The WELDD programme was started in Pakistan in 2012 to advance women’s participation in public and political arenas, build resistance to violence against women, assist them in peace-building initiatives and to promote sustainable livelihood options for women to strengthen the democratisation process.
In four years, numerous women in Pakistan across the world benefited from the trainings, outreach initiatives and unification of women’s voices from the programme.
Farida Shaheed, executive director of Shirkat Gah, summarised the attendees’ stories, saying: “Women have suffered violence and prejudice for thousands of years and it is unlikely that their status in the world will magically change. However, under the WELDD programme, women united nationally and internationally, bridging gaps created by a rural-urban divide and differences of class, sect, and religion to bring about the actual change.”
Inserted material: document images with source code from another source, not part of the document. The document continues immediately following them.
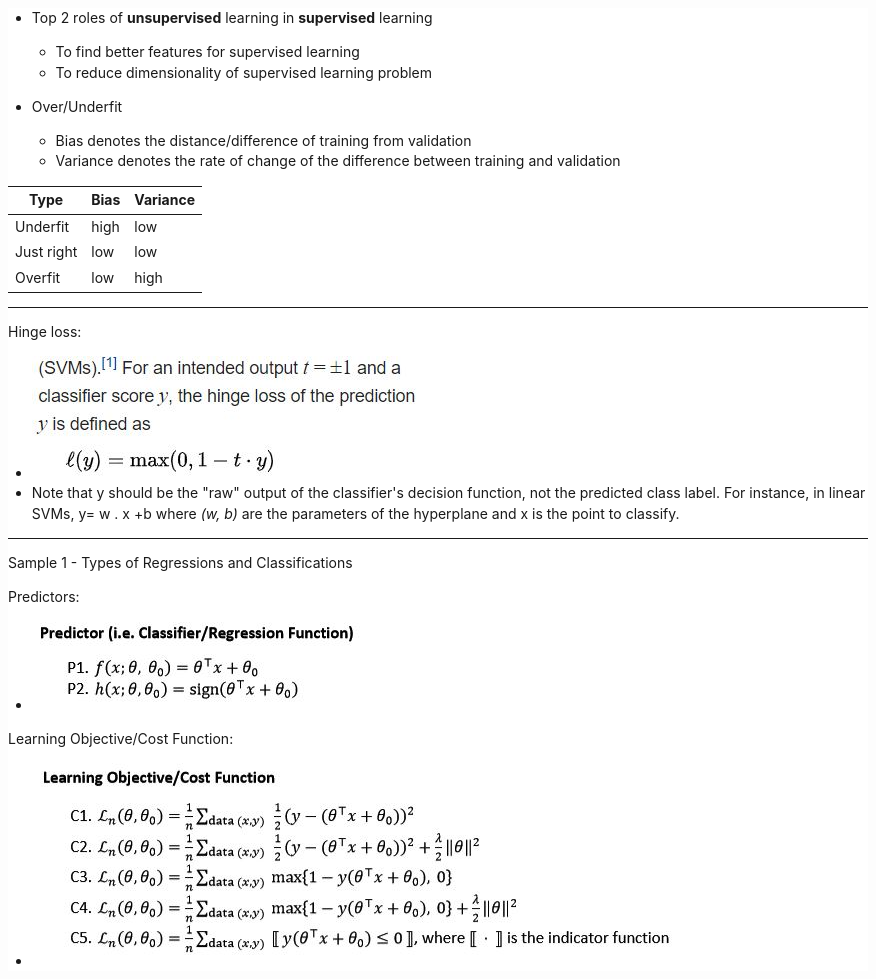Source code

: - Top 2 roles of **unsupervised** learning in **supervised** learning
    - To find better features for supervised learning
    - To reduce dimensionality of supervised learning problem
    
- Over/Underfit
    - Bias denotes the distance/difference of
    training from validation
    - Variance denotes the rate of change of the 
    difference between training and validation

| Type | Bias | Variance |
| --- | --- | --- | 
| Underfit | high | low |
| Just right | low | low |
| Overfit | low | high |

---
Hinge loss:
- ![Hinge loss definition](./images/hinge_loss_definition.JPG)
- Note that y should be the "raw" output of the classifier's 
decision function, not the predicted class label. 
For instance, in linear SVMs, y= w . x +b
where *(w, b)* are the parameters of the hyperplane and 
x is the point to classify.


---
Sample 1 - Types of Regressions and Classifications

Predictors:
- ![predictors](./images/example1_predictors.JPG)

Learning Objective/Cost Function:
- ![Cost function](./images/example1_cost_function.JPG)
Gulnar Tabassum, director communication & leadership, said many organisations and activists working in Pakistan on women’s issues had forgotten the word “feminism” and “secularism”.
“With the WELDD, Shirkat Gah tried to make largely rural women realise their constitutional and human rights and understand what feminism is, but they are unable to practise it fully in their communities and families. That is the fear we are fighting against,” she said.
The conference ended with a meet-the-press session in which writers and journalists like I.A. Rehman, Hussain Naqi, Rashed Rehman and Imtiaz Alam interacted with the international activists. They shared information on violations of women’s rights during the armed conflicts, specifically by the militant Islamic State (IS) group in the Middle East, Boko Haram in Africa and the Taliban in Afghanistan.
Some of the international women’s rights activists present in the conference were Dr Fatou Sow (Senegal), Sana Salam Kareem (Iraq), Liah Ghazanfar Jawad (Afghanistan), Suha Mohammd Saeed Ba Sherin (Yemen), Dr. Vivienna Wee (Indonesia/Singapore), Ariane Brunet (Canada) and Homa Hoodfar (Iran).
They were joined by Pakistani activists Fauzia Mallah, Veeru Kohli and Humaira Bachal.